### [What the task requires]
Pick out every line in the items below that contains the string "Page" and copy each one.

### [Exercise input]
================================
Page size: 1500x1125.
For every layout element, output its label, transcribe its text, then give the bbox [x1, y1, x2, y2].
================================
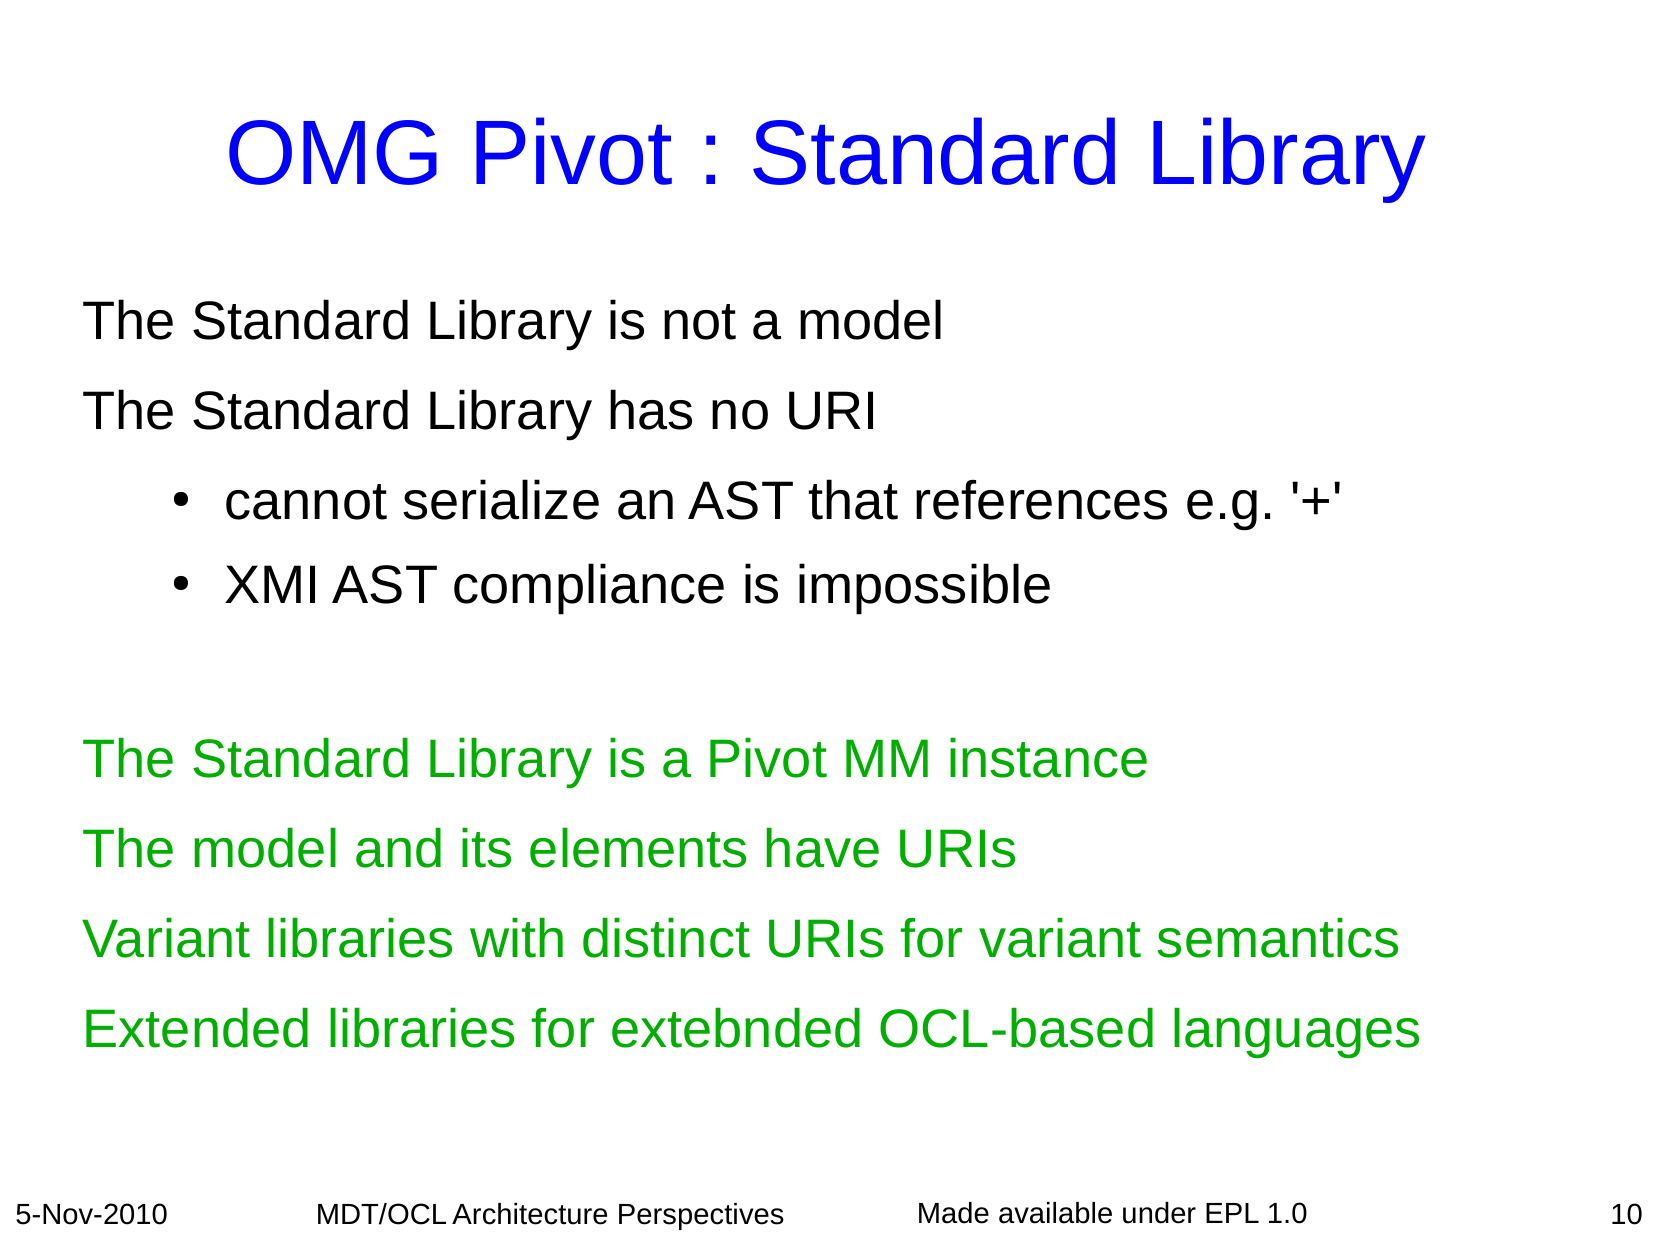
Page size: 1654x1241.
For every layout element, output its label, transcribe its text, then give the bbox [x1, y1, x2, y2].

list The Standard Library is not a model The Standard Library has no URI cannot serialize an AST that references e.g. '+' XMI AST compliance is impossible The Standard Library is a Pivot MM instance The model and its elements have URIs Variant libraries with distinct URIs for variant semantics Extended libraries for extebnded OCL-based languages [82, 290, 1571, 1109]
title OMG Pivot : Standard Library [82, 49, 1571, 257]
================================
### [Response]
Page size: 1500x1125.
Page size: 1654x1241.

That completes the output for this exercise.